Current estimates have energy prices at 11-15p per kWh whereas the cost of producing your own is around 5p per kWh. On a Feed-In tariff, you’ll not only be saving up to 10p per kWh but receive payments for the privilege too! And with energy prices set to double in the next ten years, you’ll avoid any major price increases.

The Feed-in Tariff (FIT) scheme closed for new applications on March 31, 2019.

If your business had an eligible system installed before this date, and you have already successfully applied for FITs payments, you'll not be affected by the scheme closure.

If your business has installed an eligible system with an MCS certificate dated on or before March 31, 2019, you have until March 31, 2020 to apply to the scheme.

If your business didn’t install an eligible system on or before March 31 2019, you won't be eligible for FITs payment.

Why has the FIT scheme ended?

The FIT scheme was introduced by the government in 2010, with the aim of having 750,000 eligible solar PV systems installed by 2020.

But the scheme was so popular that 730,000 eligible systems had already been fitted by 2015. This unexpectedly large demand, coupled with a dramatic fall in installation costs, saw the scheme’s funding cut and its closure brought forward by a year.

On July 19, 2018 the government confirmed that the FIT scheme would be ending on March 31, 2019.

What does the FIT closure mean for your business?

If your business has already signed up to the FIT scheme, your payments will continue as normal, right up until your solar PV system is 20 years old.

If you're not already signed up, you’ve now missed March 31 deadline, meaning you won't be eligible for FIT payments. It’s thought the scheme won’t replaced by any similar government scheme until at least 2025, but it’s worth keeping an eye for alternative schemes run by your business energy supplier.

What is the best energy company for FiT payments?

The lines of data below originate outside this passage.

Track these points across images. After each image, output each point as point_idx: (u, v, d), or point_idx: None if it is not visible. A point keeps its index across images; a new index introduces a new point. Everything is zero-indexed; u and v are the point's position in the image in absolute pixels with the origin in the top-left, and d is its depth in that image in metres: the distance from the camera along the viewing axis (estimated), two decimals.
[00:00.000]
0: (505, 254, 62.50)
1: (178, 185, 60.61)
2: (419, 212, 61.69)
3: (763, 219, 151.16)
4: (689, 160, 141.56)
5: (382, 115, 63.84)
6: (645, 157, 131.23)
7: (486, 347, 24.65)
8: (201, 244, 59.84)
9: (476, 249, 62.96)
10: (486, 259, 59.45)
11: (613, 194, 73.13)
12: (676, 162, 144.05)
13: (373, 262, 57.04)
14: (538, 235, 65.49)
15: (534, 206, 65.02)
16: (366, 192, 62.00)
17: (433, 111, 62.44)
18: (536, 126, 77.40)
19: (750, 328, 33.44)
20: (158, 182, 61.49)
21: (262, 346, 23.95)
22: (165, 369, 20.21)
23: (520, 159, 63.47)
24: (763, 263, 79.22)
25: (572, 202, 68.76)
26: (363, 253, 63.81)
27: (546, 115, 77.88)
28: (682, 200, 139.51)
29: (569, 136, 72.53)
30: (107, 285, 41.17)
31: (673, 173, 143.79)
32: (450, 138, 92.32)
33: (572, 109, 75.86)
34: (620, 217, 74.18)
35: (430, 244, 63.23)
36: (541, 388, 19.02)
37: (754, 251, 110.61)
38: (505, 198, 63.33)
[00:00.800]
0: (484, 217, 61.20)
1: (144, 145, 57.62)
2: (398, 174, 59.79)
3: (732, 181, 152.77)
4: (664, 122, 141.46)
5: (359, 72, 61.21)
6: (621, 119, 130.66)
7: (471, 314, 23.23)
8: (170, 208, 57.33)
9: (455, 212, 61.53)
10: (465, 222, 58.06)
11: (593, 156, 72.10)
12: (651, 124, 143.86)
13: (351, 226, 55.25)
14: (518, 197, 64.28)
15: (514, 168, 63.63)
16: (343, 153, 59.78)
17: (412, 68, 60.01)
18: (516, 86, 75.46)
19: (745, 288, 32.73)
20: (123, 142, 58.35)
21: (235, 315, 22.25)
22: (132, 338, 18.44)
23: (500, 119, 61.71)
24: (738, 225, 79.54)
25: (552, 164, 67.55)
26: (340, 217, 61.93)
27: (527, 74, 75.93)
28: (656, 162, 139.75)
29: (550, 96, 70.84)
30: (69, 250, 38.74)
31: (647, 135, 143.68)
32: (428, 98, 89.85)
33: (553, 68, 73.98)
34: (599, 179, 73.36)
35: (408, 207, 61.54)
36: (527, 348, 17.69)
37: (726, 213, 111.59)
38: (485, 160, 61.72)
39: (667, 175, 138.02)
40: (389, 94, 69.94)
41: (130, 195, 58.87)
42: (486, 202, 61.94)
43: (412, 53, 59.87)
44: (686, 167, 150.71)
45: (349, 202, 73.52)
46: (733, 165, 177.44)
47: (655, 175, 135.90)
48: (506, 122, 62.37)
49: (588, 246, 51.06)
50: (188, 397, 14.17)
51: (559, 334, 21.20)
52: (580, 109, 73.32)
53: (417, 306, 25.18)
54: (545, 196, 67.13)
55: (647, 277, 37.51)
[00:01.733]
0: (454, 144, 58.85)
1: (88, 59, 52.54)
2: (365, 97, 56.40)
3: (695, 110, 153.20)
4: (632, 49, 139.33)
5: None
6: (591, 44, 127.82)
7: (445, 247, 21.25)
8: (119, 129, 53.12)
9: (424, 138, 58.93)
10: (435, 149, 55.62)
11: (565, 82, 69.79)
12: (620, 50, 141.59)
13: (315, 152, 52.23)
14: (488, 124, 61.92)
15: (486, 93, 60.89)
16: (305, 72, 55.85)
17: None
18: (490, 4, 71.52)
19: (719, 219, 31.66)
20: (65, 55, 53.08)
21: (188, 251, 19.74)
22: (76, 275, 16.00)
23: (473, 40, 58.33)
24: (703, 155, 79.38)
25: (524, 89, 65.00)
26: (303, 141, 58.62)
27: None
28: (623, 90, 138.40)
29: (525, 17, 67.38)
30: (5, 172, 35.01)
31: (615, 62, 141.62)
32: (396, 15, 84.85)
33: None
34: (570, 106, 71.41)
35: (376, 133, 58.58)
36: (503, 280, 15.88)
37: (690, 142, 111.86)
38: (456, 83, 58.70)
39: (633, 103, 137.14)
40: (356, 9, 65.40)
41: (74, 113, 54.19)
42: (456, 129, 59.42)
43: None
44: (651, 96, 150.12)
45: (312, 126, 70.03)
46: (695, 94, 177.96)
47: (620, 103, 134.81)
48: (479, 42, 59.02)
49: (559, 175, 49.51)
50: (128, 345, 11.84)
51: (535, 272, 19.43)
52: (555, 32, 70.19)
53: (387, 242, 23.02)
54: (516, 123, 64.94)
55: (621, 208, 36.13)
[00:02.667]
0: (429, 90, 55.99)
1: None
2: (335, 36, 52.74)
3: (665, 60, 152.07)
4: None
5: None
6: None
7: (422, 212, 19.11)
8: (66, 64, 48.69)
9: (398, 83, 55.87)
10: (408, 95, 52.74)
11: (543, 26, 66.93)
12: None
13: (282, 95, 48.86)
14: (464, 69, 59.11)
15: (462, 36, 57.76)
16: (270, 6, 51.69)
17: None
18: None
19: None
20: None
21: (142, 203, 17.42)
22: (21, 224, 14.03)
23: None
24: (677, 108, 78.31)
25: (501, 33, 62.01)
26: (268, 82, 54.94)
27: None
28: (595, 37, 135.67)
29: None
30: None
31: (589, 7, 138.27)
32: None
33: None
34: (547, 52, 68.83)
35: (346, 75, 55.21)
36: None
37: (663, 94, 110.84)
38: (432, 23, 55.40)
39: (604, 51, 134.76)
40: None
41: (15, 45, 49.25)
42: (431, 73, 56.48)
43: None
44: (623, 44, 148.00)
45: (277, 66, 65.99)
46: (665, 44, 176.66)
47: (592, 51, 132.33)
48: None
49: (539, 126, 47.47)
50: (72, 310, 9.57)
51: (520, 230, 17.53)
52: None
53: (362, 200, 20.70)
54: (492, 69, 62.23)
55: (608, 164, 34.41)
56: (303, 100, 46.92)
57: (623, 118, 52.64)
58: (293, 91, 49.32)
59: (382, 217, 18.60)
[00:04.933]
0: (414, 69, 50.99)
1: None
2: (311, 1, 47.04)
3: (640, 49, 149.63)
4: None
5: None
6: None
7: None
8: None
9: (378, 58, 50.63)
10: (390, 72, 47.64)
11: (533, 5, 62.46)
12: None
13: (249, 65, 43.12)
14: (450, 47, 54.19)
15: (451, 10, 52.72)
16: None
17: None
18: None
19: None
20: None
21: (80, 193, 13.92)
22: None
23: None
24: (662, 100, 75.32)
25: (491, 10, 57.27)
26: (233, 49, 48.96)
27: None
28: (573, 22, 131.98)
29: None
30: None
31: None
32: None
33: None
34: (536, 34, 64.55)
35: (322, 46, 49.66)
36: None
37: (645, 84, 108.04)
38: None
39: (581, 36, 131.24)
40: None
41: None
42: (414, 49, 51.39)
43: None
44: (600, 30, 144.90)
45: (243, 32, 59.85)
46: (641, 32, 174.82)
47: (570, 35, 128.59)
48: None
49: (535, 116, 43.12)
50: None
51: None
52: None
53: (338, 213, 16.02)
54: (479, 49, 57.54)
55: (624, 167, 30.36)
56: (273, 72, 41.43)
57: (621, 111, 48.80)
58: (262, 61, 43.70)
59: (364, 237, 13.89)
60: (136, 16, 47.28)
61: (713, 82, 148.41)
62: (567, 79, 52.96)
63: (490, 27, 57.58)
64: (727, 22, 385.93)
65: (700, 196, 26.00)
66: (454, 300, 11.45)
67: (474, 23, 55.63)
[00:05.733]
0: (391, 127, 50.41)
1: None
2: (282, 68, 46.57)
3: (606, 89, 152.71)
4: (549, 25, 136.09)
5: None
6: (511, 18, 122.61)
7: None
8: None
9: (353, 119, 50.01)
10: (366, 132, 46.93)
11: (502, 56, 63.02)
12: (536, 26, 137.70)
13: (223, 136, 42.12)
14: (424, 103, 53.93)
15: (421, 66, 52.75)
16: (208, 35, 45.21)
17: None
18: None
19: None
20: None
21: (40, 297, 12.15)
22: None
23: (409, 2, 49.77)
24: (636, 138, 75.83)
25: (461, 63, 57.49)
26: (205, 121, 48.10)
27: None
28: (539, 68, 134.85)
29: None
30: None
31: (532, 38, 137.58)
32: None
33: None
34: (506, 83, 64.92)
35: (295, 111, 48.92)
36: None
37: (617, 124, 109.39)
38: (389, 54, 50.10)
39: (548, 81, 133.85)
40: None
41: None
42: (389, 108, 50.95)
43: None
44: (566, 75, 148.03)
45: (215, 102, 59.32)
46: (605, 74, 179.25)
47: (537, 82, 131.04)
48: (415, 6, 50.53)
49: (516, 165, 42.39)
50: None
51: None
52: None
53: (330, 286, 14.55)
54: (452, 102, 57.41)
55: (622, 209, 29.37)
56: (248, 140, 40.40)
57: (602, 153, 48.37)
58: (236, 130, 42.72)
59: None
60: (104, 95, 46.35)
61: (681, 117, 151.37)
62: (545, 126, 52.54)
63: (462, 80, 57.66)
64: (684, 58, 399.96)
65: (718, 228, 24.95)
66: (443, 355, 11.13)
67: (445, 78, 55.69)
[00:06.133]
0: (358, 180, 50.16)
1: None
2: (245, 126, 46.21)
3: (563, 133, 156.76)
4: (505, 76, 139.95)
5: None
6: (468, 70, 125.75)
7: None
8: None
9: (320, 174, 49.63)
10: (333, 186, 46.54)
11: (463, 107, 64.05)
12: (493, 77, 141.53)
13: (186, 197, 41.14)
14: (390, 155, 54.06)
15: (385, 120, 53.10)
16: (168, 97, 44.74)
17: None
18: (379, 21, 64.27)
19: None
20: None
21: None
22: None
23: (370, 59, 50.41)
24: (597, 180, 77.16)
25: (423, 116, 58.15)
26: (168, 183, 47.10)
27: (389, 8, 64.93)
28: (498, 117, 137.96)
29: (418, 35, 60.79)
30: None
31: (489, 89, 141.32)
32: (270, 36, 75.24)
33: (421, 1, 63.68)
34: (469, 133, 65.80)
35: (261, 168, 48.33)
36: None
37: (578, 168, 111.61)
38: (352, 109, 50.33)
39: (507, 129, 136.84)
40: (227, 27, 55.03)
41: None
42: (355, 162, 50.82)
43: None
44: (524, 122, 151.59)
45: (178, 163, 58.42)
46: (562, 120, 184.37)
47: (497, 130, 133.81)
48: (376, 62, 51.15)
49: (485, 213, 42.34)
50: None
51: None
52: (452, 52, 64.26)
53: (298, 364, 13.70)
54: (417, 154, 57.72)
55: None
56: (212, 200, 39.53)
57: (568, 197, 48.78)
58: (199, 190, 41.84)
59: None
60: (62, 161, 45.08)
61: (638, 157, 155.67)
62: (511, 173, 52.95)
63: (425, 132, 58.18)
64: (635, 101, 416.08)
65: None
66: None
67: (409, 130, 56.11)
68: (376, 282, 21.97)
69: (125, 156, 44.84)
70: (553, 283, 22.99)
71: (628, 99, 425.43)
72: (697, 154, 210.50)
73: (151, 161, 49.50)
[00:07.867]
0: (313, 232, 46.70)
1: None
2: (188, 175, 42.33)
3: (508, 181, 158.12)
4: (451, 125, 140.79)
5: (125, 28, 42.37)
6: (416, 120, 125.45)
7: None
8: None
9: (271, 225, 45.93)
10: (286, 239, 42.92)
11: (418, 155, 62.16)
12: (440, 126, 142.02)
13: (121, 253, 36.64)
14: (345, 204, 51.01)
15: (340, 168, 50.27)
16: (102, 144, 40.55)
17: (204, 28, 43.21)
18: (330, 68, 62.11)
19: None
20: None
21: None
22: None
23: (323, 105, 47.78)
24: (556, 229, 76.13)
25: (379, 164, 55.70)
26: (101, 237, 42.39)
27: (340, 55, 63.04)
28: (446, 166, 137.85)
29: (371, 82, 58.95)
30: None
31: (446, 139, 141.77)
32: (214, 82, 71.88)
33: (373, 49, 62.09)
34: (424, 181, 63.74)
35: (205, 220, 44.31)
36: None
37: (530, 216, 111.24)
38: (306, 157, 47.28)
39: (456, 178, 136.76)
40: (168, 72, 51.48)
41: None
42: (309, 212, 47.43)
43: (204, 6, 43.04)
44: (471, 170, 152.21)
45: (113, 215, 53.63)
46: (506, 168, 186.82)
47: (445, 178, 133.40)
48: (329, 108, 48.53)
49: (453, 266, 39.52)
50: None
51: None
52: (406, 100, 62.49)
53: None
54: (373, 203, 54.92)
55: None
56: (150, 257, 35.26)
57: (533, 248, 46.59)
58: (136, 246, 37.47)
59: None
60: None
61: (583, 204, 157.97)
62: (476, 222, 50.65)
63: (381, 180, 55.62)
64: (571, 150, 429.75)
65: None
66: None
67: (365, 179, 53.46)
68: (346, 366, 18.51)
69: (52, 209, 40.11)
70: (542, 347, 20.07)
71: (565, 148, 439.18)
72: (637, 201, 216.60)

There’s no set answer to which is the best energy company for FiT payments. As every business is different, there’ll be different levels of energy production and different systems used to produce that energy too. What’s most important is to find the best energy company for FiT payments for your business specifically – rather than a general answer which will almost always be inaccurate.

First, you’ll need to decide on which type of renewable energy equipment you are going to use. The most common are solar panels and wind turbines. But, it’s also worth considering hydroelectricity, anaerobic digesters and micro-combined heat and power systems (CHP).

To be eligible for a FiT tariff, you’ll also need to follow these steps:

  1. Register your generation address with the Post Office.
  2. Ensure your generation capacity is under 5MW.
  3. Have your installation and installer certified under the Microgeneration Certification Scheme (MCS).

After your equipment has been installed, you’ll receive a certificate of MCS compliance. This will allow you to become registered on the Ofgem central FiT register and, most importantly, apply for a Feed-In Tariff.

To find the best energy company for FiT payments, you have two options.

  1. Ring each FiT Licensee independently and compare Feed-In tariff rates one-by-one.
  2. Use brokers like MoneySuperMarket to search the market for the best FiT deals.

The second option will save you hours of phone calls and allow you to take advantage of relationships built with a wide variety of national and independent FiT Licensees. What’s more, having an energy expert involved with your negotiations will ensure nothing is missed in your application. This will include information about government subsidies and funding options, helping you cut costs even further.

To compare Feed-in Tariff rates, all you need is to supply the following information:

  • Your MSC compliance certification number
  • Your application form
  • Meter readings taken on the day of your application
  • Proof that you own the renewable energy generation technology
  • Any necessary signed declarations
  • Your premises’ EPC (if required).

It’s worth being aware that some renewable energy systems will need further checks. For example, solar installations which are to be used for FiT will require an evaluation of your EPC.